__What this exercise asks__
A: Write out the portion of the CPF arrears report starting with "[SINGAPORE] A step-up" and going on through "million in 2012.".
B: According to the CPF arrears report, how many local workers will benefit from the recovered arrears?

__Source passage__

[SINGAPORE] A step-up in reinforcement and greater awareness of workers' rights have led to a recovery of $420 million in CPF arrears last year, up from $293 million in 2012.
The arrears, which will benefit 250,000 local workers, were recovered from underpayment, non-payment and late payment of CPF contributions by employers, the Central Provident Fund Board said in a statement yesterday.
"The increase in CPF arrears recovered was due to the step-up in enforcement efforts by CPF Board, as well as an increased awareness of workers' rights, generated by the WorkRight initiative," it said.
WorkRight was introduced in 2012 by the Ministry of Manpower and CPF Board to raise national compliance with the Employment Act and CPF Act. The areas of focus include payment of CPF contributions, timely salary and overtime payment, provision of paid annual and sick leave.

__Dataset excerpts__
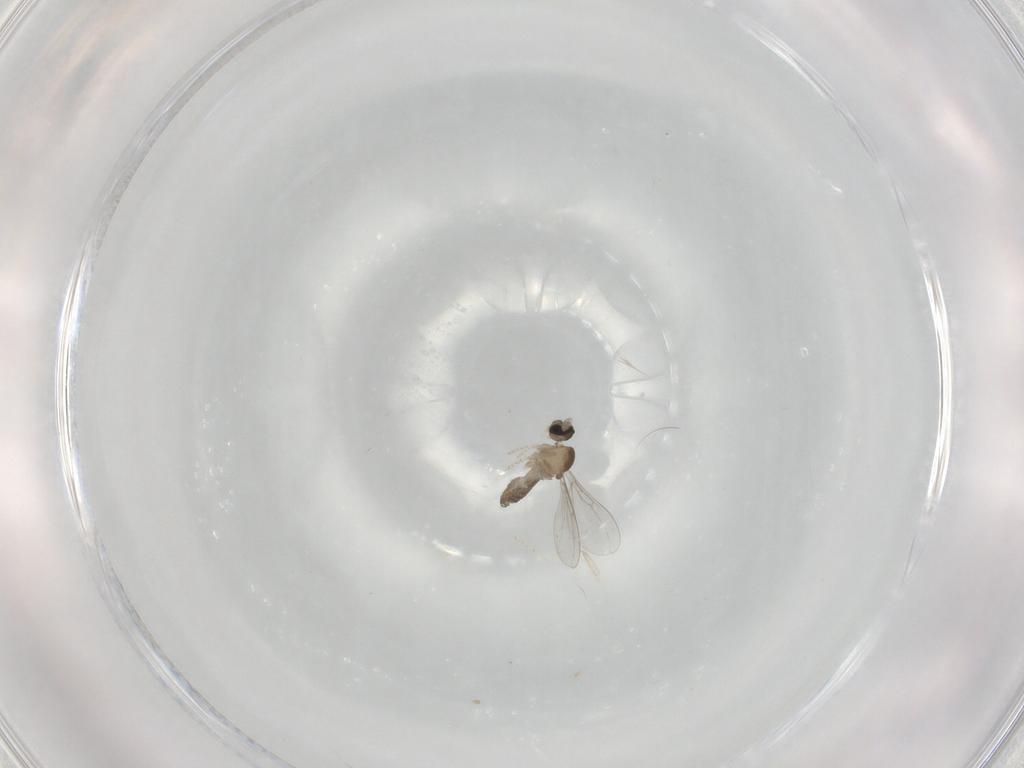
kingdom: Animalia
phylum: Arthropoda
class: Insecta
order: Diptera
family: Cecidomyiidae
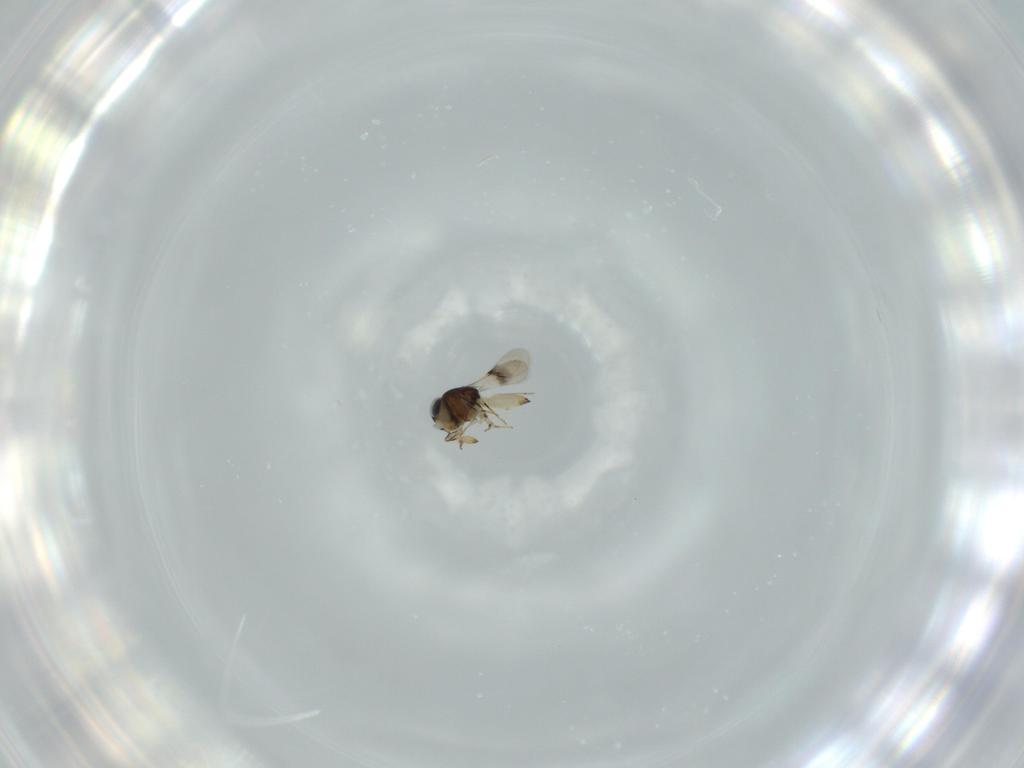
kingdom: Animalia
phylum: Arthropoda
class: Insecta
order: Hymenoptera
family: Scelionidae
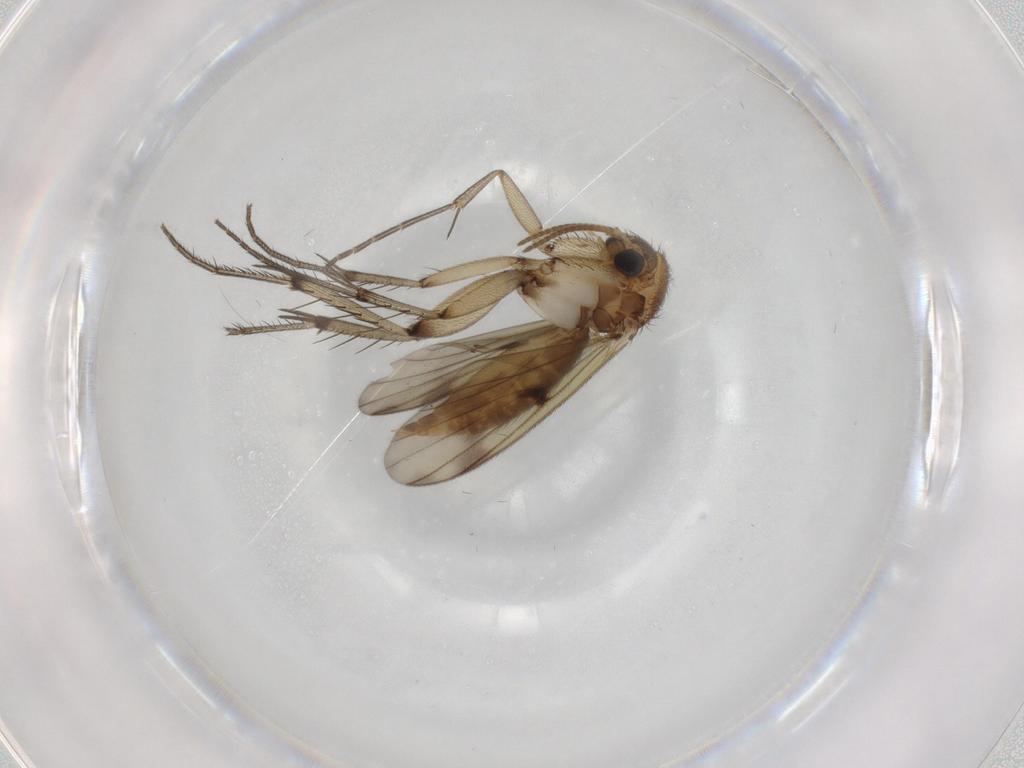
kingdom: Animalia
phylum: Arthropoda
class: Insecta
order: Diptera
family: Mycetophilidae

==

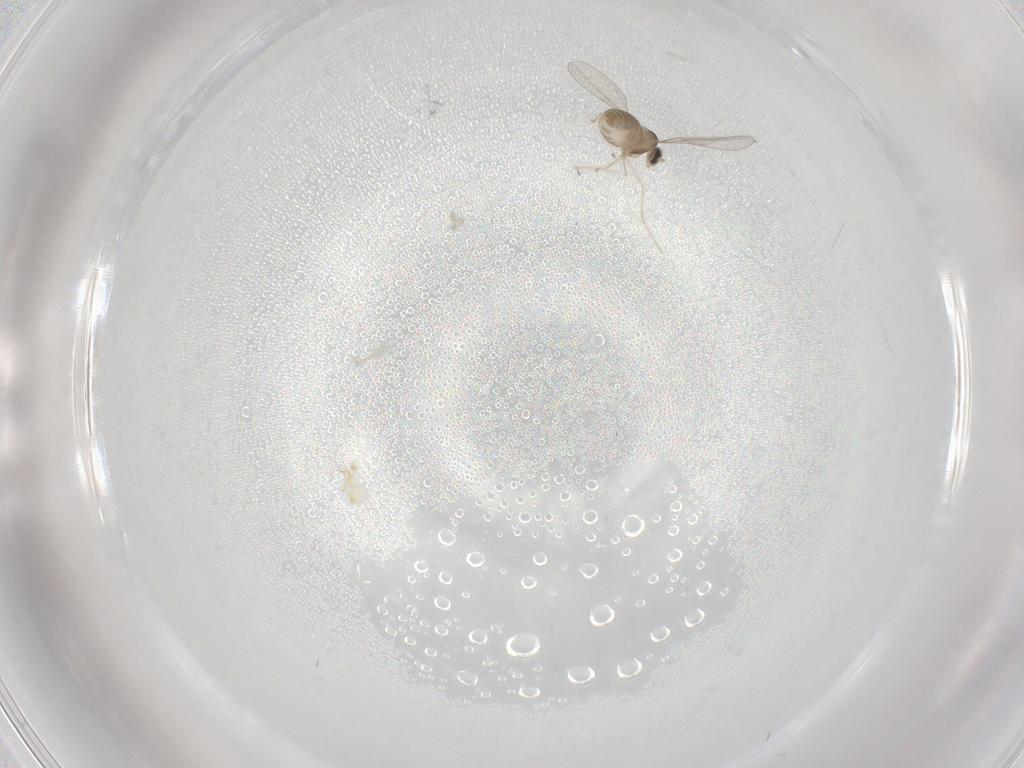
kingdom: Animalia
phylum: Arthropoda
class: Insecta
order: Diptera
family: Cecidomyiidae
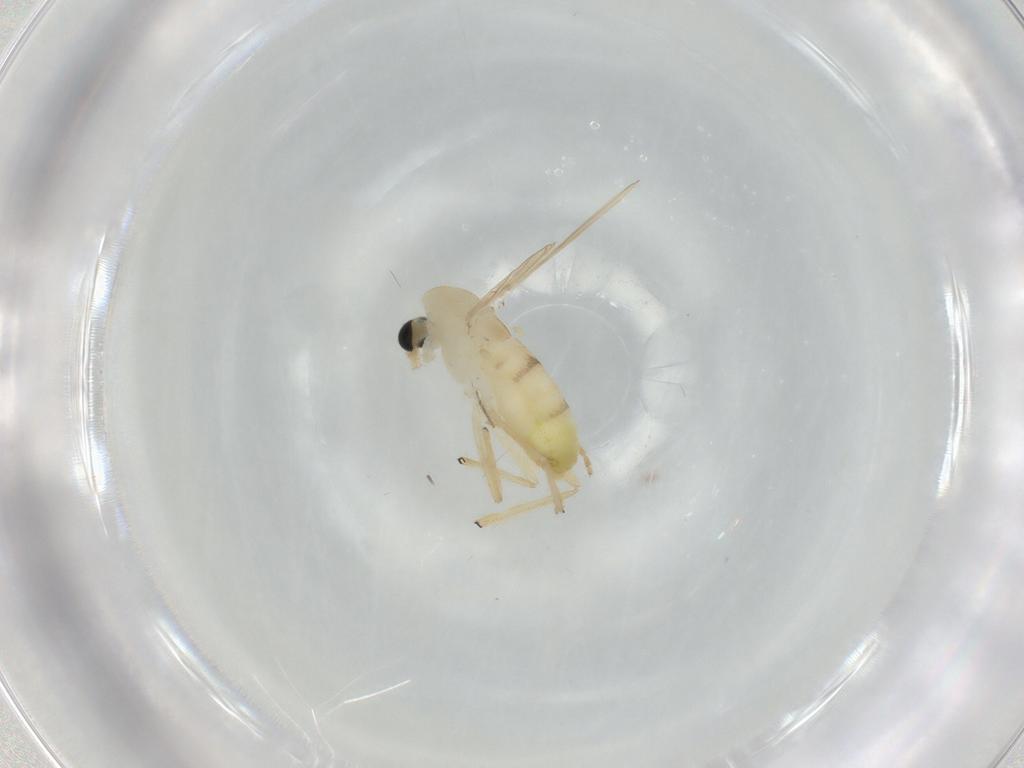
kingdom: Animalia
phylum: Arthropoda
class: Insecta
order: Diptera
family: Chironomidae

__Results in order__
A:
[SINGAPORE] A step-up in reinforcement and greater awareness of workers' rights have led to a recovery of $420 million in CPF arrears last year, up from $293 million in 2012.

B: 250,000